O yaz güzel bir köpeği kaybetmiştim. Aslında tam olarak kaybettiğim söylenemez, çünkü sahibi ben değildim. Kaybettiğim şey, aramızdaki sevgi dolu ilişkiydi. Köpek sahibi olanlar bilir; köpekler genellikle, gördükleri sevgi ve şefkate nasıl karşılık vereceklerini bilirler. Bazen gelip her tarafınızı yalarlar; bazen kendilerini sevdirmek için boyunlarını uzatır ya da sırtüstü yatıp göbeklerini açarlar; bazen de size ne kadar değer verdiklerini göstermek için, hiç beklemediğiniz bir anda gelip kucağınıza otururlar. Tek kelimeyle güzel varlıklardır. Beyrut’a taşındıktan sonra Kamışlı’ya ilk kez gittiğim yaz âşık olduğum köpek de öyleydi.

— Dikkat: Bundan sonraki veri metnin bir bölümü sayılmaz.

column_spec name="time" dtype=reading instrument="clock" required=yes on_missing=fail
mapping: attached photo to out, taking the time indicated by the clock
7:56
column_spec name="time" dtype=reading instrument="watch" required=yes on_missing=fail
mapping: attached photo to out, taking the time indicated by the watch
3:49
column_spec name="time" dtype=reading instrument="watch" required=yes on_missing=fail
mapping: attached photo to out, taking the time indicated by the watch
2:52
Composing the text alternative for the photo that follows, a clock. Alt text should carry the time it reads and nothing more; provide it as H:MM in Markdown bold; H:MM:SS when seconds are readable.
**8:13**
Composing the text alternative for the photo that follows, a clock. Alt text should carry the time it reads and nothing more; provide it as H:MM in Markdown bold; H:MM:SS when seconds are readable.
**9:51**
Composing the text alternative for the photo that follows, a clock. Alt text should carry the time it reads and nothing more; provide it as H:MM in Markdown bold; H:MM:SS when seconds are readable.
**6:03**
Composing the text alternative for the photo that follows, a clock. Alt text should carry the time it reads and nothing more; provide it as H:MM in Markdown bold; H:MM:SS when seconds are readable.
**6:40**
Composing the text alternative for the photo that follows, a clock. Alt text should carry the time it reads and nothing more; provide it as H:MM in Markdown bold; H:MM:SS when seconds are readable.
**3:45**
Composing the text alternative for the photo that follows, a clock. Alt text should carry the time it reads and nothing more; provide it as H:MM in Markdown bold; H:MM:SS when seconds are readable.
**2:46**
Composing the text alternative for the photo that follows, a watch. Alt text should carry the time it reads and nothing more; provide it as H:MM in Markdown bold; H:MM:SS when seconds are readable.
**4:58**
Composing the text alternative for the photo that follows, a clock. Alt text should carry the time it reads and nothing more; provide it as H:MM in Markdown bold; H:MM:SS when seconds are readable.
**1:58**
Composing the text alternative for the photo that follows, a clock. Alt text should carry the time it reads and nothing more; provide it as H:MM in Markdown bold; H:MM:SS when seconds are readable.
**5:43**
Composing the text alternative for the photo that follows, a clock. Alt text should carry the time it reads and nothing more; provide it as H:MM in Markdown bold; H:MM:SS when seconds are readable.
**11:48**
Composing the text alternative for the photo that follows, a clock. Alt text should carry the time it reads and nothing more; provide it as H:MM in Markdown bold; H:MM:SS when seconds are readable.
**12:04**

Doğup büyüdüğüm kasaba sıcaktan kavruluyordu ama ninemin evinin avlusu koca dut ağacının gölgesiyle serin ve her zamanki gibi güzeldi. Geceleri avludaki tahta yataklarda uyuyorduk. Her sabah gözlerimi, yüzümü ısıtan parlak güneşin ışıklarıyla açıyordum. Ama bir gün, evin kapısının hızlı hızlı çalınmasıyla, her zamankinden erken uyandım. Kapıyı açtım; karşımda ninemin bir komşusunun oğlu, kucağında da bir yavru köpek... “Bercig can, bunu yolda buldum, sahibi yok, sana hediyem olsun” deyip köpeği bana verdi. Ve, ilk görüşte aşk!
Üç gün boyunca birlikte neler yapmadık ki... Ayrılmaz bir ikili olmuştuk. O kadar mutluydum ki, mahallenin çocuklarıyla oynamak için dışarı bile çıkmıyordum. Onu sevmek, onunla oynamak ve avluda birbirimizi kovalamak bana yetiyordu. Oyun oynamaya bayılıyordu. Onu her gün yıkıyordum. Adını Çalo koymuştum, bildiğim başka köpek adı yoktu. Bize anlattıkları bir masaldaki çoban köpeğinin ya da Amcam Suren’in, ailenin ambarının önünde bekçilik yapan Alman çoban köpeğinin adıydı sanırım Çalo. Çok küçükken, kuzenlerimle birlikte ambardaki o tahıl dolu çuvalların tepesinde oyunlar oynardık. O köpek bir gün aniden ölmüş, amcam çok üzülmüştü.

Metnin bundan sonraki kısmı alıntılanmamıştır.